In its State of Data Culture Report, which Alation officially unveiled yesterday, 300 C-level executives, mid-level execs, and managers at mid-to-large companies (2,500 employee minimum) were asked a series of questions about their data and analytics investments. The survey revealed some interesting data tidbits, including the existence of a “data culture disconnect” in how organizations perceive themselves versus their actual capabilities.
Part of the survey had to do with how the COVID-19 pandemic had impacted their big data projects. When survey-takers were asked what tools they are using more during the start of the pandemic, business intelligence and data visualization tools led the list, with 47% and 43% of respondents indicating their usage was up, respectively, outpacing increases in AI, machine learning, forecasting, and dashboards.
Alation co-founder and Chief Data and Analytics Officer Aaron Kalb has some ideas why this may be the case.
“One thing that I was really interested and excited to see was how COVID has changed behaviors in organizations,” says Kalb, who spearheaded the survey. “In particular, if you look at the distribution of responses, there are folks who talk about new machine learning, new AI, and new fancy data science stuff. They’re excited about that stuff they’re doing internally, and I love that.
“But the thing that’s seen the biggest increase actually is BI and visualization and cataloging, which you could describe as a back to basics to approach,” he continues. “The idea is, when the world is super uncertain, instead of this attempt to bet on some crazy algorithm…let’s get really good at sourcing the right data and looking at the right data and doing the right thing.”
The survey also found that 58% of C-level executives say they are relying more on data to make decisions than they were before COVID-19. That was higher than other cohorts identified in the survey, including mid-level executives and management.

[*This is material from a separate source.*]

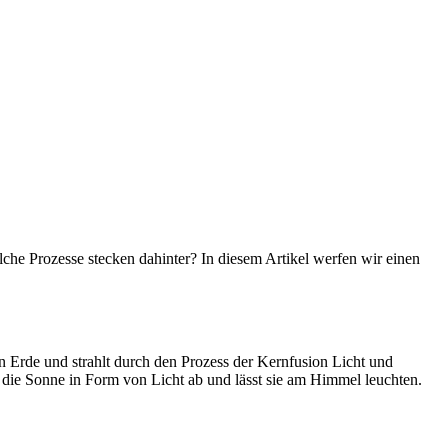
che Prozesse stecken dahinter? In diesem Artikel werfen wir einen
n Erde und strahlt durch den Prozess der Kernfusion Licht und
die Sonne in Form von Licht ab und lässt sie am Himmel leuchten.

The COVID-19 pandemic has created massive amounts of stress for billions of people around the world, and continues to wreak havoc on human institutions, with no end in sight. We are all trying to come to grips with what is happening, and so it’s natural that we turn to data to help us make sense of it. Frontline healthcare practitioners are also turning to data, although the results are not always good.

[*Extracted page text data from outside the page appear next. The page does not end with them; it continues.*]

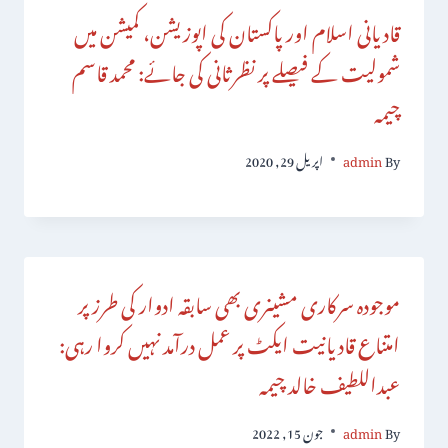
قادیانی اسلام اور پاکستان کی اپوزیشن، کمیشن میں
شمولیت کے فیصلے پر نظرثانی کی جائے: محمد قاسم
چیمہ
By
admin
اپریل 29, 2020
موجودہ سرکاری مشینری بھی سابقہ ادوار کی طرز پر
امتناع قادیانیت ایکٹ پر عمل درآمد نہیں کروا رہی:
عبداللطیف خالد چیمہ
By
admin
جون 15, 2022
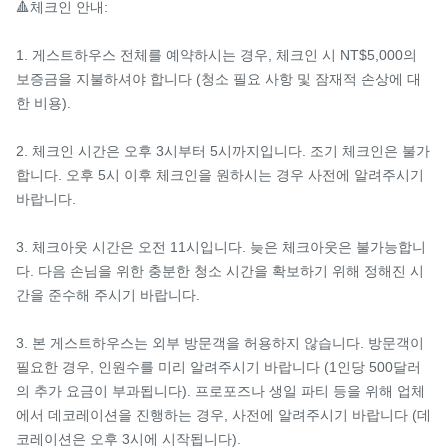
🔺체크인 안내:

1. 게스트하우스 전체를 예약하시는 경우, 체크인 시 NT$5,000의 
보증금을 지불하셔야 합니다 (청소 필요 사항 및 잠재적 손상에 대
한 비용).

2. 체크인 시간은 오후 3시부터 5시까지입니다. 조기 체크인은 불가
합니다. 오후 5시 이후 체크인을 원하시는 경우 사전에 알려주시기 
바랍니다.

3. 체크아웃 시간은 오전 11시입니다. 늦은 체크아웃은 불가능합니
다. 다음 손님을 위한 충분한 청소 시간을 확보하기 위해 정해진 시
간을 준수해 주시기 바랍니다.

3. 본 게스트하우스는 외부 방문객을 허용하지 않습니다. 방문객이 
필요한 경우, 인원수를 미리 알려주시기 바랍니다 (1인당 500달러
의 추가 요금이 부과됩니다). 프로포즈나 생일 파티 등을 위해 업체
에서 데코레이션을 진행하는 경우, 사전에 알려주시기 바랍니다 (데
코레이션은 오후 3시에 시작됩니다).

The future of big data undeniably involves heavy doses of machine learning and artificial intelligence, particularly for high-volume and complex data sets. This is what Datanami focuses on. But in many cases, the data that we need to get answers from are not always large and not always complex. In fact, it’s not always clean, and much of it could probably fit into Excel, which continues to be the world’s number one data analysis tool.

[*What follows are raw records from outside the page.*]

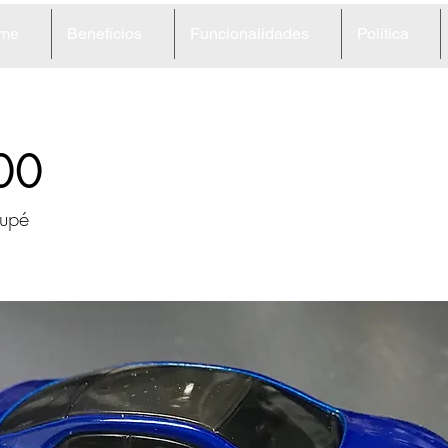
me
Benefícios
Funcionalidades
Política
00
upé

There are many tools that are better and easier to use than Excel, and most of them now are beginning to incorporate machine learning technologies (according to Gartner), which makes them even better and easier to use. But when it comes to spotting patterns in human-generated data, there is often no substitute for human eyes and human brains.
There is good reason to believe that Kalb’s hypothesis is correct, as there are still big gaps in distribution of data and AI capabilities across the land. Yes, some firms have graduated from BI and visualization tools and are now looking to up their games by automating the detections of anomalies and finding patterns using machine learning and AI.
But everybody isn’t there yet, and for many folks, simply having a way to coral data with a catalog and get eyeballs on it with a BI or viz tool (particularly the ones that have ML embedded in them) can deliver a sizable return on investment. Perhaps it just took a calamity like COVID-19 to cut through the hype and show what matters most.